Q. So you think the initiative could do with greater exposure?

A. Steinbach: Yes. We need to adopt a real market strategy, akin to when the euro was introduced. This means making use of various media, whether it’s television, radio or newspaper advertisements, in order to promote the SEPA message. Sending out a few brochures within the industry is okay, but it’s not enough if you want to really spread the word. Social media will also be imperative in this drive. For example, at the last Sibos conference at the end of October in Japan, Twitter statistics showed that on the first two days of the event, 361 messages using the word SEPA had been tweeted – an increase of almost 50% compared with the same days a week earlier before the show had opened. It’s important to remember that it’s an emotional thing as well; not just a simple business case.

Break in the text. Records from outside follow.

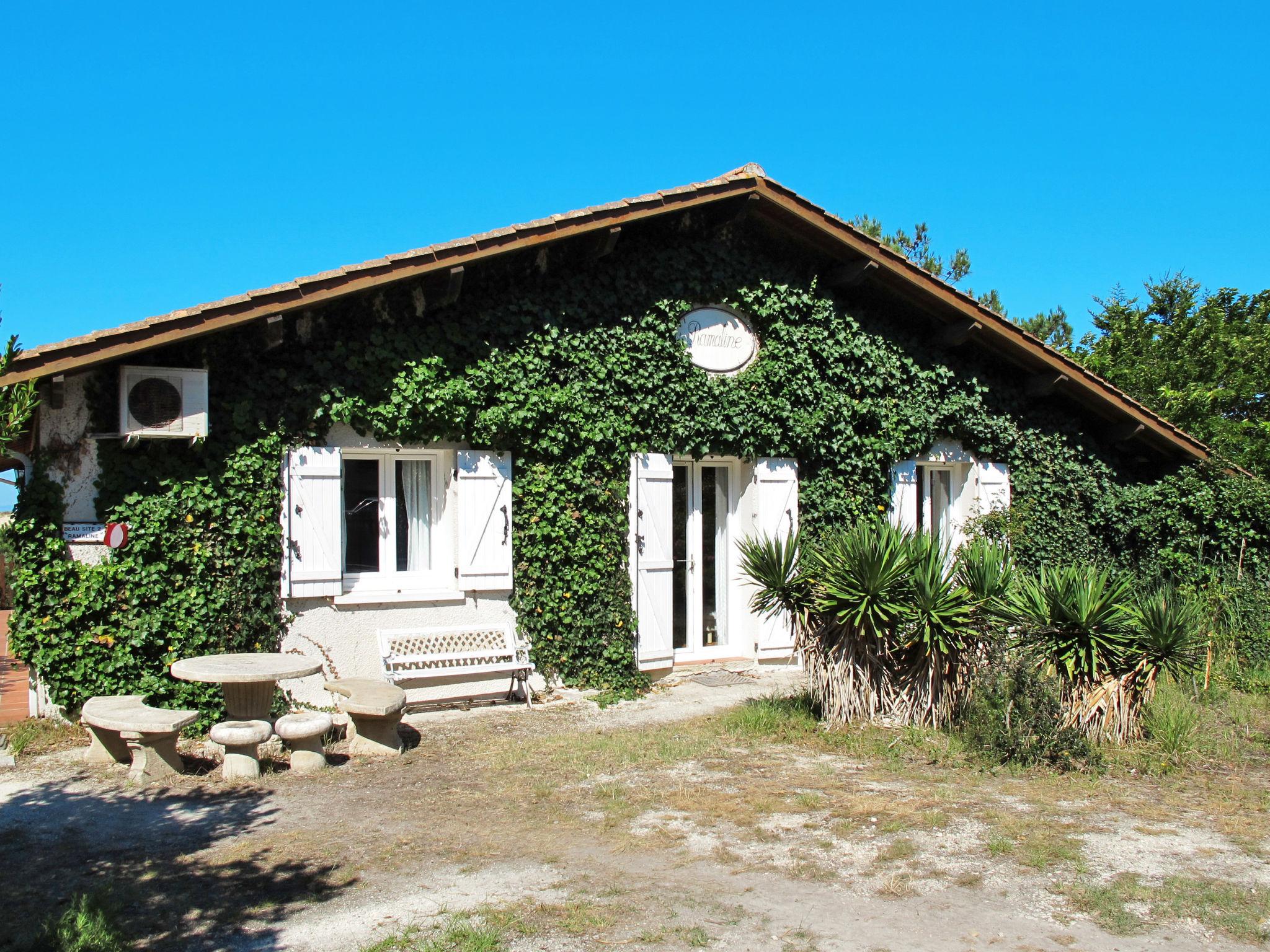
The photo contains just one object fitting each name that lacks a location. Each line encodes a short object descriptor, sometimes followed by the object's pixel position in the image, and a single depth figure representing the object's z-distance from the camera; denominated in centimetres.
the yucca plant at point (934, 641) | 694
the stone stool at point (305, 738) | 650
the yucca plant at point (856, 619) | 708
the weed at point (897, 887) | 445
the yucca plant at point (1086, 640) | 657
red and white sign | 723
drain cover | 955
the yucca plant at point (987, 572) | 710
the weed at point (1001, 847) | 495
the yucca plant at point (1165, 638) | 645
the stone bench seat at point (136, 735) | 616
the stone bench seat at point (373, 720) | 680
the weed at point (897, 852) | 489
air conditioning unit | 722
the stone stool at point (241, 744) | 629
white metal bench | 823
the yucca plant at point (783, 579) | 763
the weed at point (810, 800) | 579
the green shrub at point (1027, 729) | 652
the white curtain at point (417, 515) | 887
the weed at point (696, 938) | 394
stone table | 640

It has also become clear that the manner and speed in which countries are working towards the SEPA arrival dates varies drastically. How much heart can eurozone states – still in the early stages – take from what’s happened in Finland [since the end of 2011, all payments across the country have been SEPA-proof]? The Finland case shows clearly what happens when the industry and stakeholders work together closely, and take action early on: the decision to switch to SEPA was made as early as 2008. Consumers, corporates and the financial industry came together within their political surroundings with the joint aim of introducing SEPA while working to a clear deadline. So there are definitely lessons to be learned from having a clear schedule, timely preparations, a strong commitment of software companies and continuous collaboration.

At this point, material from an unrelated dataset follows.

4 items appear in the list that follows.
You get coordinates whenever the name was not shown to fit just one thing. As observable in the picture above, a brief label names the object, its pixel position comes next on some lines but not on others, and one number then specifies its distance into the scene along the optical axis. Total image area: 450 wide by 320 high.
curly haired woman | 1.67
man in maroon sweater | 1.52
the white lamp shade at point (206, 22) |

Q. Assuming that total migration takes place, what’s next for players beyond February 2014? Will we see a raft of value-added services on top of basic SEPA transactions?

A. Steinbach: While value-added services are bank and country-specific, they already exist. The likes of cash management, liquidity management, reports and account information are already on the market, and can be migrated on a European level. This can be offered in a competitive space to customers, just as we have seen in Finland. So it’s not a completely new service, despite rising in tandem with SEPA. 

A version of this Q&A segment was first used by the ‘Future Banking’ website.